MEPs on Piracy

Some members of the European Parliament believe that Strasbourg should provide clearer guidelines on the growing phenomenon of shipowners using private armed guards to protect their boats from pirates.

Fight against maritime piracy
Parliament launches debate on armed guards on ships
By Isabelle Smets

The EU should provide clear guidelines on the growing phenomenon of shipowners using private armed guards to protect their boats from pirates, some MEPs said this week. The question was raised during a debate on piracy in the European Parliament’s plenary session in Strasbourg, on 14 March.

The debate came in the wake of the recent shooting of two Indian fishermen by a pair of Italian sailors who mistook them for pirates. Both Italian men, who worked as security guards on the oil tanker Enrica Lexie Napoli, are now being held by police in India following the killings off the Indian coast, on 15 February.

During the plenary session, many MEPs recognised the growing pressure on shipowners, which is prompting them to turn to the private sector to protect their ships.

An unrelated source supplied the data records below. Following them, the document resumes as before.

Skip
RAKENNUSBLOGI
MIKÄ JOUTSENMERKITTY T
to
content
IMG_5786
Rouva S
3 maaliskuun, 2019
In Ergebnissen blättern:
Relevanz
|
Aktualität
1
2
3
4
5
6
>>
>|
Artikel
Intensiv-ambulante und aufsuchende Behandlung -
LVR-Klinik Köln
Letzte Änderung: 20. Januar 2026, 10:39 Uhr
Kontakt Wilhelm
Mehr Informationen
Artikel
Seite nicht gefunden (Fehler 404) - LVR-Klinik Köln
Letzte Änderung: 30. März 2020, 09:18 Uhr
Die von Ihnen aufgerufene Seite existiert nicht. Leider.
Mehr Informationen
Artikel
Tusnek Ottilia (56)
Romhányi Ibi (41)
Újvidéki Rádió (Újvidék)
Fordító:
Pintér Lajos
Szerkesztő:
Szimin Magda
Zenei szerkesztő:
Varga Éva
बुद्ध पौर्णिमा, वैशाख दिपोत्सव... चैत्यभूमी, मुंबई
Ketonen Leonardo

“The Commission should provide clear guidelines,” said Belgian MEP Saïd El Khadraoui, speaking on behalf of the S&D group. “For example, on the training of security guards, when they should be allowed to intervene in an armed capacity and which weapons they should be allowed to use.”

Meanwhile, the Commission recognises that this is a growing phenomenon “that we cannot ignore”.

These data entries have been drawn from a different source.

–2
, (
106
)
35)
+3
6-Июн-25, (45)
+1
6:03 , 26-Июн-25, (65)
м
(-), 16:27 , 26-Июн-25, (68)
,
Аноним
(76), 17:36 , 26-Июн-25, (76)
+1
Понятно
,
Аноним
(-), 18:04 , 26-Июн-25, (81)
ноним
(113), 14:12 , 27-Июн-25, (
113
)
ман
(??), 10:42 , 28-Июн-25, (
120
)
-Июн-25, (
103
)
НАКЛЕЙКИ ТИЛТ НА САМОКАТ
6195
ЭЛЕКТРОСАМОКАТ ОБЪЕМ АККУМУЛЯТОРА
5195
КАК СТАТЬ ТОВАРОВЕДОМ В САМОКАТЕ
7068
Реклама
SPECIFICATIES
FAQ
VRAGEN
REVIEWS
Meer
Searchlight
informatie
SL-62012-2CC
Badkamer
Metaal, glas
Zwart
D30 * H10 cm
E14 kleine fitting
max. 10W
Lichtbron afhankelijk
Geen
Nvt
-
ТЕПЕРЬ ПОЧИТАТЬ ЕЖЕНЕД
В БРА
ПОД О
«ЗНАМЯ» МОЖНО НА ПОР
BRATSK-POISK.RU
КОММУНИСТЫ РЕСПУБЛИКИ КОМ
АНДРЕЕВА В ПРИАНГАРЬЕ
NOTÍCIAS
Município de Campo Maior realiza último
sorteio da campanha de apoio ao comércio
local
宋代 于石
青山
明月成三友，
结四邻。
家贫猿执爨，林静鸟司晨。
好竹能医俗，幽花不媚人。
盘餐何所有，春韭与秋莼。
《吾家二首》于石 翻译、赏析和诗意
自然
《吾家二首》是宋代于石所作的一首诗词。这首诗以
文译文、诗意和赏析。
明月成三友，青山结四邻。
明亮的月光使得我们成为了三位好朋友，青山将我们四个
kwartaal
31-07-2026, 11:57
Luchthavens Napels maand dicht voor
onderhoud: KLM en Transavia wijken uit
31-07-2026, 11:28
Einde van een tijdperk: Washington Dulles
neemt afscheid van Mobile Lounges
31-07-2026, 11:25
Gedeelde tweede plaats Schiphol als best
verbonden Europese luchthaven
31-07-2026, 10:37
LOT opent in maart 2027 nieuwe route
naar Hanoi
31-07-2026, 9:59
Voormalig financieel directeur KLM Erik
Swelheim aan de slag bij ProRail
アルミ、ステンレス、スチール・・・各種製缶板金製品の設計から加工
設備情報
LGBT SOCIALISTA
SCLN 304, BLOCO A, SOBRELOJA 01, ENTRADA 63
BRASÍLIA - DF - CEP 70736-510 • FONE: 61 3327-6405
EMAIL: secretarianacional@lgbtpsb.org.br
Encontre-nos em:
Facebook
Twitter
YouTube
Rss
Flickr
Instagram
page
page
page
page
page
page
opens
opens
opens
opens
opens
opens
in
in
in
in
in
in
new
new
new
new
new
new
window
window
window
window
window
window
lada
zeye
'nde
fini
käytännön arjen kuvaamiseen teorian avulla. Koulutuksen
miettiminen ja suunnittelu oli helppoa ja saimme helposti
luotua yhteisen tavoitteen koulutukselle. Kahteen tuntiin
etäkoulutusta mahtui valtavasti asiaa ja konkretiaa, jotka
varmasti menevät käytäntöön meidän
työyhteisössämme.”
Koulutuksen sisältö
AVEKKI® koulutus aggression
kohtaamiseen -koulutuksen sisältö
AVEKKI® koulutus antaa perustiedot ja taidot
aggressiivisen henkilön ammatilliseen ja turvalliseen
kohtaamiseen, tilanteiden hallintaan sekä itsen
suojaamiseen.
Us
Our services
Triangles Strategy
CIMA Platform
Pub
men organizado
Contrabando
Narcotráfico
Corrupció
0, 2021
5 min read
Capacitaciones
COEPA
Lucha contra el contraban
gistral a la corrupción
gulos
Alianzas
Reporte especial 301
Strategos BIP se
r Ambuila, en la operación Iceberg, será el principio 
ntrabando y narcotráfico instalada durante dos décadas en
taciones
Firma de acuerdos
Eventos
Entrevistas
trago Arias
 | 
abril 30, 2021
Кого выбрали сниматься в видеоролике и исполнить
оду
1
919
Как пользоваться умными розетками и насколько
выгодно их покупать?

“Due to the immensity of the sea area where Somali pirates now operate and the scarce naval resources available to protect this shipping lane, the industry has had no other choice than to turn to the services provided by privately contracted armed security personnel on board ships transiting the high-risk areas,” said Development Commissioner Andris Piebalgs.

Is legislation necessary? The Commission believes it is. “We are not confident with the idea of self-regulation by this new business in view of the risks involved in this kind of activity, which can potentially lead to the – sometimes lethal – use of force.”

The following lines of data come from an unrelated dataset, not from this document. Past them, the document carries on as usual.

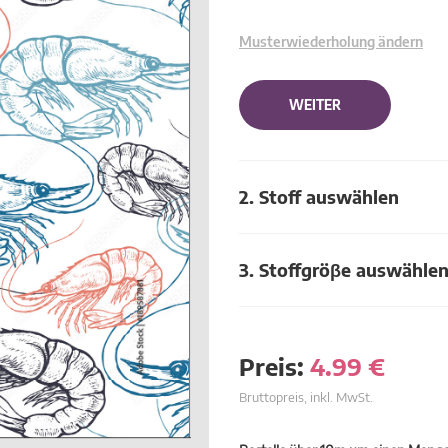
Musterwiederholung ändern
WEITER
2. Stoff auswählen
3. Stoffgröβe auswähle
Preis:
4.99
€
Bruttopreis, inkl. MwSt.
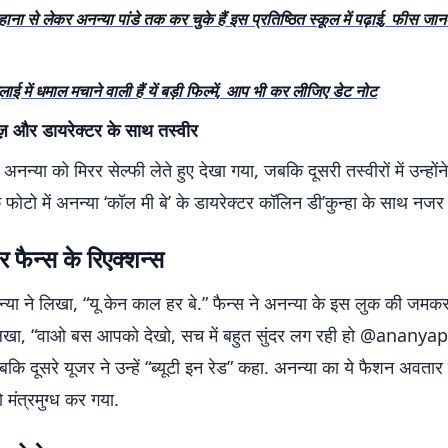
हाना से लेकर अनन्या पांडे तक कर चुके हैं इस प्रतिष्ठित स्कूल में पढ़ाई, फीस जा
लाई में धमाल मचाने वाली हैं यें बड़ी फिल्में, आप भी कर लीजिए डेट नोट
ज़ और डायरेक्टर के साथ तस्वीर
ें अनन्या को मिरर सेल्फी लेते हुए देखा गया, जबकि दूसरी तस्वीरों में उन्हों
 फोटो में अनन्या ‘कॉल मी बे’ के डायरेक्टर कॉलिन डी’कुन्हा के साथ नजर
र फैन्स
के रिएक्शन्स
नन्या ने लिखा, “यू केन काल हर बे.” फैन्स ने अनन्या के इस लुक की जमक
लिखा, “वाओ बस आपको देखो, सच में बहुत सुंदर लग रही हो @anany
बकि दूसरे यूजर ने उन्हें “ब्यूटी इन रेड” कहा. अनन्या का ये फैशन अवता
 मंत्रमुग्ध कर गया.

However, this means regulation at international level, rather than EU level, and the commissioner designated the International Maritime Organisation (IMO) as “the international body that should lead to the development of very clear, stringent rules and, in particular, of a mandatory instrument”. He added that although recommendations have already been published on the subject, since “no solution to piracy is apparent in the short term, we believe this must be addressed in more depth”.

The question of armed guards will be addressed by the IMO at a meeting of the Maritime Security Committee that will take place on 16-25 May, and MEPs will soon adopt a resolution on piracy which, in the light of current debates, should encompass the question of armed guards. Initially scheduled for this plenary session, the adoption of this resolution has now been postponed due to objections to the fact that the initiative was launched by the Committee on Transport (TRAN). Mathieu Grosch (EPP, Belgium), a member of this committee, said that it will now work together with other parliamentary committees on the matter.